Cristina Cachaguay, nationale Präsidentin der Organisation Frauen für den Wandel, verkündete zunächst inoffiziell: „Es ist ein historischer Moment im Land. Der Kampf einer jeden von euch, der Genoss*innen aus dem Hochland, von der Küste und dem Amazonas, trägt heute Früchte. Die Richter des Verfassungsgerichts haben grünes Licht für die Entkriminalisierung des Schwangerschaftsabbruchs gegeben.“
„Es ist eine gewonnene Schlacht“
“Der Vergewaltiger bist du!” Die Choreographie des Kollektivs Las Tesis hallt durch Quitos Straßen (Foto: Karen Toro)
Der Beschluss ist eindeutig: Mädchen, Frauen, Jugendliche und Gebärfähige, deren Schwangerschaft das Ergebnis einer Vergewaltigung ist, werden nicht mehr kriminalisiert oder bestraft, wenn sie sich für einen Schwangerschaftsabbruch entscheiden. Auch kann das medizinische Fachpersonal, das die Eingriffe durchführt, nicht mehr strafrechtlich verfolgt werden.
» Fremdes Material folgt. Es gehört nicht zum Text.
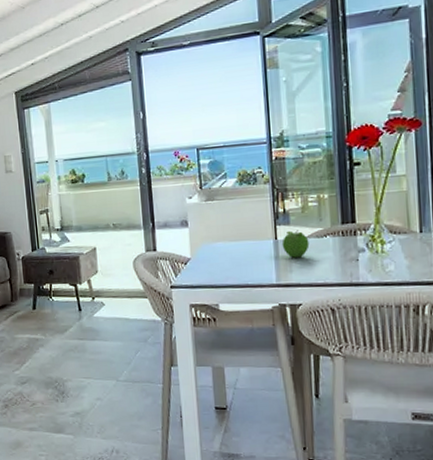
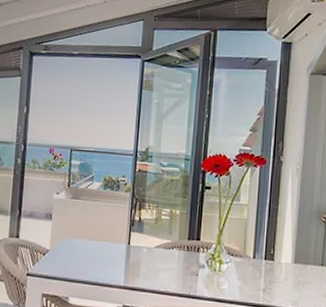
fruit: present [281,230,310,258] -> none [133,238,158,265]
Blanca Chancoso, indigene Führungspersönlichkeit und eine der Gründerinnen der Konföderation der Kichwa-Nation Ecuadors (Ecuarunari), antwortet auf die Frage, was es für sie bedeutet Geschichte zu schreiben: „Es bedeutet Leben zu retten. Das, was heute erreicht wurde. Von Dorf zu Dorf, von Frau zu Frau. Wir sind so oft vergewaltigt worden, haben so viel Gewalt erlitten, seit wir Kinder waren. Auch wir, als indigene Frauen, sind verletzt worden. Dieses historische Urteil wird Leben retten und es ist sehr wichtig. Es ist eine gewonnene Schlacht. Frauen müssen sich nicht mehr an unsichere Orte begeben, an denen ihre Gesundheit bedroht wird, um abzutreiben. Sie sollen sich nicht verurteilt fühlen und wir sollen uns nicht verurteilt fühlen. Lasst uns weiter kämpfen um Chancengleichheit, für Bildung und Gesundheit.“
Die Entkriminalisierung der Abtreibung bei Vergewaltigung war dringend notwendig. Sie ist das Minimum. Die feministische Bewegung wird nicht müde. Sie ist bereit, die nächsten Schritte auf dem Weg zu einer liberalen Gesetzgebung zu ebnen. Wir werden nie wieder schweigen. Ja. So wird Geschichte geschrieben.